* **Tareas requeridas**
1. Copia del fragmento sobre la poesía el tramo que va desde "Hiperión. Madrid, 2014." hasta "como tema central.".
2. Escribe la continuación del fragmento sobre la poesía a partir de su última oración.

* **Fragmento**
◇ ◇ ◇ ◇
Hiperión. Madrid, 2014. 141 páginas, 18 euros

En nuestros días la poesía se ve sometida, en lo que al tratamiento de los temas se refiere -es a la vez un don y una condena- a la provisionalidad y a la anécdota del instante. Amplía y enriquece así su campo de expresión siempre que no caiga en lo fácil y en lo epidérmico. Pero la tradición nos demuestra que la poesía es un género literario que fundamentalmente ha atendido a una serie muy concreta de temas, porque así lo exigía la importancia de los mismos: el amor, la muerte, el tiempo, lo sagrado, los momentos estelares de la Historia... Esto es lo primero que pensamos al reparar en el libro que hoy comentamos y, que ya desde su título, nos remite a la muerte como tema central.
◇ ◇ ◇ ◇
* **Datos**
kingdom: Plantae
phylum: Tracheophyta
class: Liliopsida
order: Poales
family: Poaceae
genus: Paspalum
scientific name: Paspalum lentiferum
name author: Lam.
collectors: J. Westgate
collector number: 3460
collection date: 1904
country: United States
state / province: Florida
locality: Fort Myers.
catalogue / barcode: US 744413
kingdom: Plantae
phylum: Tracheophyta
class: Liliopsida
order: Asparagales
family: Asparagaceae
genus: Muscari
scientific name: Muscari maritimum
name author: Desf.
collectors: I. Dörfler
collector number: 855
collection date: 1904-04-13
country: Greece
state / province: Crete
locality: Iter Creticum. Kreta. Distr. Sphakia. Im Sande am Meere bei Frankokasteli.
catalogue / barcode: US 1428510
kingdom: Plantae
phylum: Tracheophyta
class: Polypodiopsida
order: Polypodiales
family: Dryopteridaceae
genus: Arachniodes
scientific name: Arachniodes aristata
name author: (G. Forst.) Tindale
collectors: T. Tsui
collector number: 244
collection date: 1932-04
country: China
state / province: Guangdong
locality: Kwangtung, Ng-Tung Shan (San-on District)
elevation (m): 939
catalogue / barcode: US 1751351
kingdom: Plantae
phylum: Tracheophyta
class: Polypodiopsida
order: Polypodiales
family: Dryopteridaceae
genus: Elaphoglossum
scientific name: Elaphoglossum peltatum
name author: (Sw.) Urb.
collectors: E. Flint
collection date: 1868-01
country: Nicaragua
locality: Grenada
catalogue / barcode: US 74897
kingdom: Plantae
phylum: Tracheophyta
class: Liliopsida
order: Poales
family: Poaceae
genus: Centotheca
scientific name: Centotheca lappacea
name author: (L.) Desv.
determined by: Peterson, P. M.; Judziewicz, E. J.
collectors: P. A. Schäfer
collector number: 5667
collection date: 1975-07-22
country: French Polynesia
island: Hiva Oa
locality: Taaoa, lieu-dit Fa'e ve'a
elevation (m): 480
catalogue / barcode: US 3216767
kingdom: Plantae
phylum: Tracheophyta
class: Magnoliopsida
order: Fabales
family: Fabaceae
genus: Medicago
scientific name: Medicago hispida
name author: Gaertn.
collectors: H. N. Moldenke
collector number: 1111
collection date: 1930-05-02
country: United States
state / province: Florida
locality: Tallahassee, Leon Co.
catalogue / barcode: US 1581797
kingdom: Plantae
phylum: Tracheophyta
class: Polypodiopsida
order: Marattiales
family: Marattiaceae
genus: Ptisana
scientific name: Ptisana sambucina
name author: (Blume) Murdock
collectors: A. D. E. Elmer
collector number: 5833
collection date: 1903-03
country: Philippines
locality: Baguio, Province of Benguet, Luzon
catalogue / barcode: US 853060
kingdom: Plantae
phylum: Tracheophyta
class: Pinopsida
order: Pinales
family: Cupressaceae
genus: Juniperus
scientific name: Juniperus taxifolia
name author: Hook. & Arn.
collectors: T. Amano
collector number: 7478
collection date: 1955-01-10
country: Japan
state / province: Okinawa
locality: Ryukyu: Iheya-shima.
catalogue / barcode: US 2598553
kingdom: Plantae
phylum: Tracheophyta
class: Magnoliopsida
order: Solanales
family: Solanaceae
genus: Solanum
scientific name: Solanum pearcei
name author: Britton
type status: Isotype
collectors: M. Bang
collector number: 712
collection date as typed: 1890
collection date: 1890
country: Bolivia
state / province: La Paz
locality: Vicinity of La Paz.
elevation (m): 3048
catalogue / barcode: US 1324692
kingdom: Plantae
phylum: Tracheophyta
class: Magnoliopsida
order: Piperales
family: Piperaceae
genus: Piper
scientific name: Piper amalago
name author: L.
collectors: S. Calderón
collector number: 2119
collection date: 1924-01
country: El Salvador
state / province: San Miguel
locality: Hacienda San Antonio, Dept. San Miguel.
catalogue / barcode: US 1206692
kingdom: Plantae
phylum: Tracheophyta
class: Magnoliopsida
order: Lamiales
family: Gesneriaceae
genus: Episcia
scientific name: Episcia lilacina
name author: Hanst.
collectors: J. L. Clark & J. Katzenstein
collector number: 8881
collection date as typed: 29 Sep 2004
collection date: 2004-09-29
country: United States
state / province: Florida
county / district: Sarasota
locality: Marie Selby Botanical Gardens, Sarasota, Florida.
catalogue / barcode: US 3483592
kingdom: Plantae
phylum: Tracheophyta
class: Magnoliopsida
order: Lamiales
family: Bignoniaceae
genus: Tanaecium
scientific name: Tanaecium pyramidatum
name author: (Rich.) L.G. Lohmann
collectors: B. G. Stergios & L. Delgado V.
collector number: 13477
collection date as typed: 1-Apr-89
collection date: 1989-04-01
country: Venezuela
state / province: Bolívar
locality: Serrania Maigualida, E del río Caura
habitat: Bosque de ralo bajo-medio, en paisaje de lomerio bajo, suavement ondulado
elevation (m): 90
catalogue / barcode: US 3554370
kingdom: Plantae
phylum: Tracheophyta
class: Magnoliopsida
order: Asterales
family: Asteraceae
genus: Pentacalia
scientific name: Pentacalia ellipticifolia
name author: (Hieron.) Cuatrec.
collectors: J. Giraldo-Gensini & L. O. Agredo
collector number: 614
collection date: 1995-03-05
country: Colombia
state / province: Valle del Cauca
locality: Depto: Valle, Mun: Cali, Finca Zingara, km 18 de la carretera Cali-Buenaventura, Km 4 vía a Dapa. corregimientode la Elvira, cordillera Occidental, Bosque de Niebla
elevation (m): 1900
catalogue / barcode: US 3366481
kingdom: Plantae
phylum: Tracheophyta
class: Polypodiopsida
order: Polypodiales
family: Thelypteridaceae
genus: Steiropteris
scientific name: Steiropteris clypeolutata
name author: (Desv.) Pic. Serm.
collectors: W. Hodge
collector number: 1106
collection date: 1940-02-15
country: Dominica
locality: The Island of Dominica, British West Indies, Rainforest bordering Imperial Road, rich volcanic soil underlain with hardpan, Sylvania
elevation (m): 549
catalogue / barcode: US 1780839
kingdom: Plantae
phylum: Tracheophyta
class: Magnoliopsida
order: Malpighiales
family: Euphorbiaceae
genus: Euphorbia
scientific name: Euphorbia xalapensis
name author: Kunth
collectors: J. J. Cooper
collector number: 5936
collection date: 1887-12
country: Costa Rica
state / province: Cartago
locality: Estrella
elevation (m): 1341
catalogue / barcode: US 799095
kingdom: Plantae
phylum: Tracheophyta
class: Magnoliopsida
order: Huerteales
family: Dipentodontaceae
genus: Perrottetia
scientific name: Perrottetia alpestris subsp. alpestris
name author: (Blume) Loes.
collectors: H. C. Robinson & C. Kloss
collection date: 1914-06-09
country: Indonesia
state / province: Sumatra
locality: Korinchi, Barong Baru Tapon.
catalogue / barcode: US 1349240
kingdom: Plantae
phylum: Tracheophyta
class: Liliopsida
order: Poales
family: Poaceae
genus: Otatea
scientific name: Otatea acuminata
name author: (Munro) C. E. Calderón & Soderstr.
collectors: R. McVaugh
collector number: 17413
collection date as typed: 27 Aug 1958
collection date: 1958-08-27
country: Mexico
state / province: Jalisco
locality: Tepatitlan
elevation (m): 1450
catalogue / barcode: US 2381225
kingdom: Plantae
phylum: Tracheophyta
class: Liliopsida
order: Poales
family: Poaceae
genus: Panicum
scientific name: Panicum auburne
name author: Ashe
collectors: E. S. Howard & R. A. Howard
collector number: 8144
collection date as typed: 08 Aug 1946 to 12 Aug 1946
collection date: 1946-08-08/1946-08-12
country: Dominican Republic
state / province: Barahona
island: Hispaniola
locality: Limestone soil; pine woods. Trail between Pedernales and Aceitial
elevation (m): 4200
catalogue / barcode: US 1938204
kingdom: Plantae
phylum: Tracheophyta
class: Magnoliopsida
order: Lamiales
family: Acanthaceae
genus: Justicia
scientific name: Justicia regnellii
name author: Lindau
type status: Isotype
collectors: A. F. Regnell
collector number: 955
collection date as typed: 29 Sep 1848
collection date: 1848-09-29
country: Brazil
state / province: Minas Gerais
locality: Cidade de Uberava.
◇ ◇ ◇ ◇
* **Respuestas**
1.
Hiperión. Madrid, 2014. 141 páginas, 18 euros

En nuestros días la poesía se ve sometida, en lo que al tratamiento de los temas se refiere -es a la vez un don y una condena- a la provisionalidad y a la anécdota del instante. Amplía y enriquece así su campo de expresión siempre que no caiga en lo fácil y en lo epidérmico. Pero la tradición nos demuestra que la poesía es un género literario que fundamentalmente ha atendido a una serie muy concreta de temas, porque así lo exigía la importancia de los mismos: el amor, la muerte, el tiempo, lo sagrado, los momentos estelares de la Historia... Esto es lo primero que pensamos al reparar en el libro que hoy comentamos y, que ya desde su título, nos remite a la muerte como tema central.

2.
Pero qué duda cabe que éste -como el del amor- es un tema de temas, pues se presta a multitud de interpretaciones, por más que la gravedad del mismo sea obsesiva para los seres humanos, quizás el más esencial. A veces, nace alejado de consideraciones meramente religiosas o metafísicas y alude a la muerte como una presencia tan brusca como cruel. Pienso ahora no sólo en este libro, Haikus en el corredor de la muerte, sino en Tengo una cita con la muerte (Poetas muertos en la Gran Guerra), seleccionados y traducidos en su día por Borja Aguiló y Ben Clark (Linteo, 2011). Pero si en éste la muerte llega como un honor tardío para reconocer la obra de los jóvenes soldados-poetas, en los haikus pone de relieve una tradición japonesa: la de que la persona que va a morir (condenada a muerte por ahorcamiento) deje, como mensaje último, un poema que, a la vez, debe someterse -lo que supone un segundo reto- a la forma extremadamente sintética y fulgurante del haiku.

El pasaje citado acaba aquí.